To people at risk of domestic abuse (which in addition to physical violence can includes harassment, intimidation and threating behaviour) we would suggest the following:

  • If you or someone you know is in danger, you should call 999 for immediate police assistance. Depending on the severity the abuser may be bailed and not able to return to the property.
  • It is important that you recognise that you are not alone, even if you do not feel that you have friends or family who can assist. There are many confidential helplines and organisations which you can contact for assistance and many of which are accessible 24 hours a day. Details of a few are included here: The National Centre of Domestic Violence (0800 970 2070); National Domestic Violence helpline open 24 hours (0808 200 0247); Refuge open 24 hours (0808 200 0247 (24 hours)
  • The charity Refuge has also issued some tips to people who are at risk, including “keeping your mobile phone charged and with you and, if a partner becomes violent, try to avoid the kitchen, garage or anywhere that might have potential weapons.”

◇ ◇ ◇ ◇

Problems and tasks:
a. Could you duplicate the rows starting at the line containing "Owned Batteries, Owned PV" and ending at the line containing "What is the maximum value shown in the chart?", keeping both of those lines?
b. Can you pick up the domestic abuse advice and continue it from its final sentence?

Material for this exercise:
◇ ◇ ◇ ◇

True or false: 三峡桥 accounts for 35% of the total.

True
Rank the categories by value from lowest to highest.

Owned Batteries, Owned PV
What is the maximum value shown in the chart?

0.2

◇ ◇ ◇ ◇

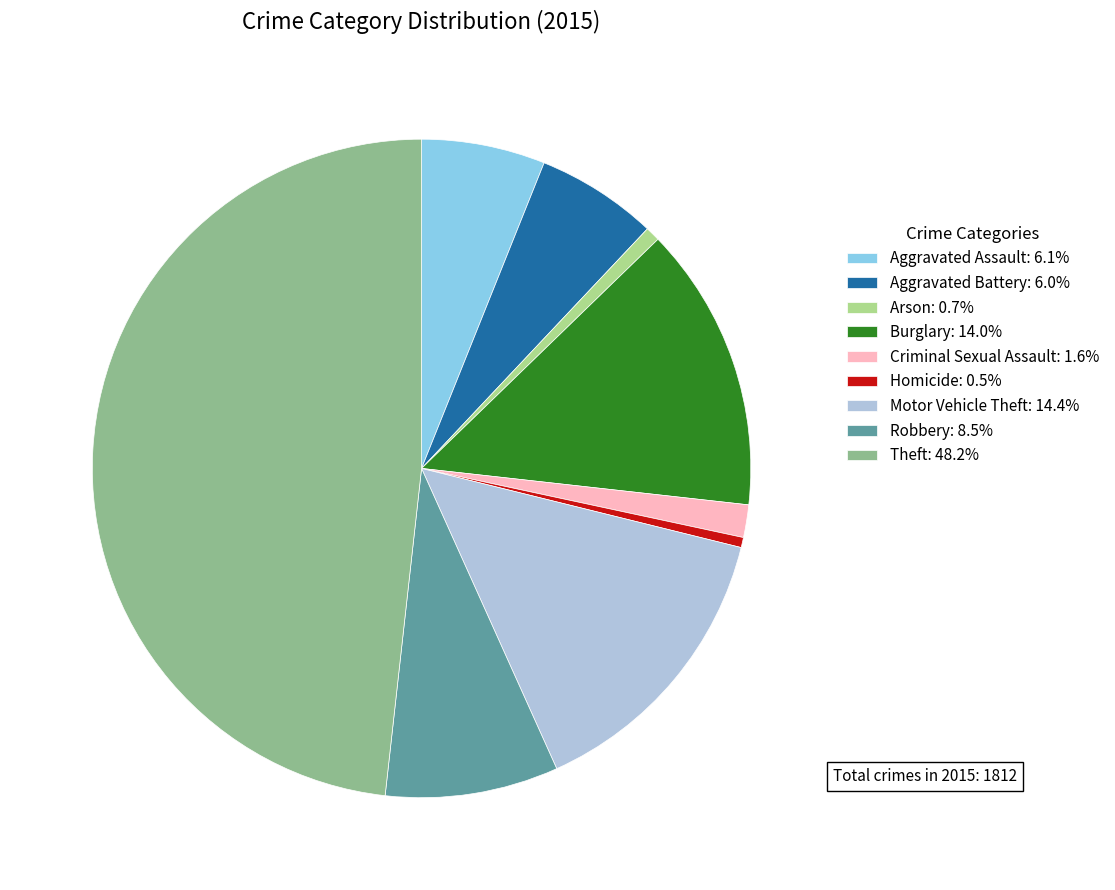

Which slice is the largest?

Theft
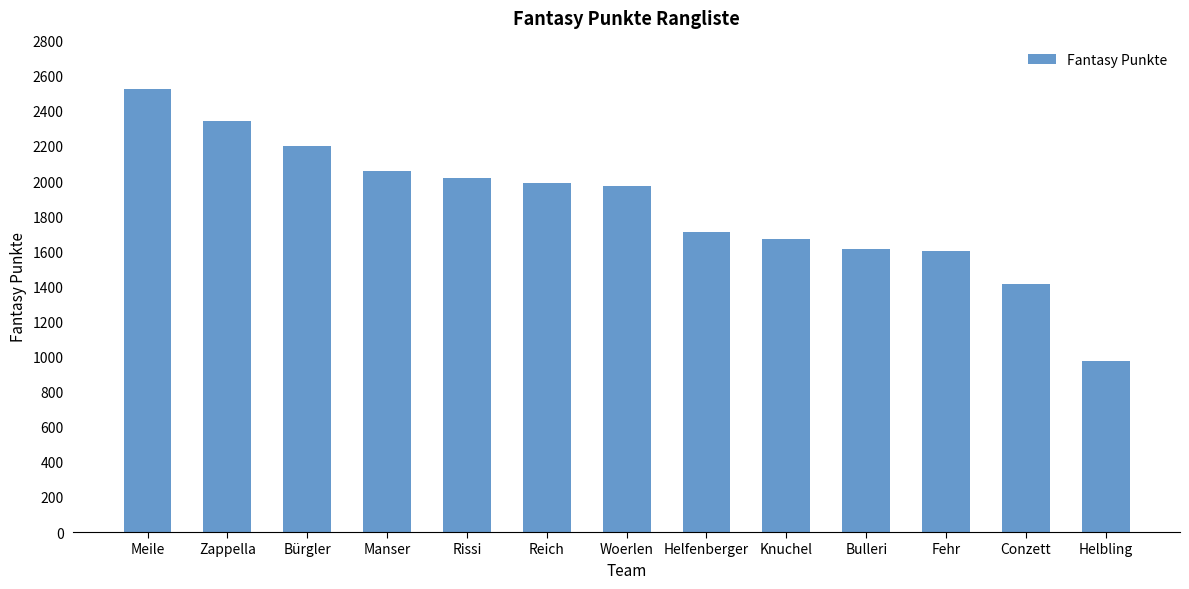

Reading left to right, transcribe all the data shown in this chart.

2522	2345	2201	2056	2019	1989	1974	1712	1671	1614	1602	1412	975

◇ ◇ ◇ ◇

Answers by task:
a.
Owned Batteries, Owned PV
What is the maximum value shown in the chart?

b.
  • You also have legal remedies available to you in the form of protective orders in the Family Court. If you are experiencing domestic violence or abuse in any form, you may apply for further protection in the form of non-molestation order to stop an abuser from acting in a particular way towards you. Once this order is made, it is a criminal offence to breach such an order. If you wish to have a violent individual excluded from the family home or from parts of it another alternative available to you is to apply for an occupation order which can provide for this exclusion.

Please do call or email us if we can assist with any of these issues.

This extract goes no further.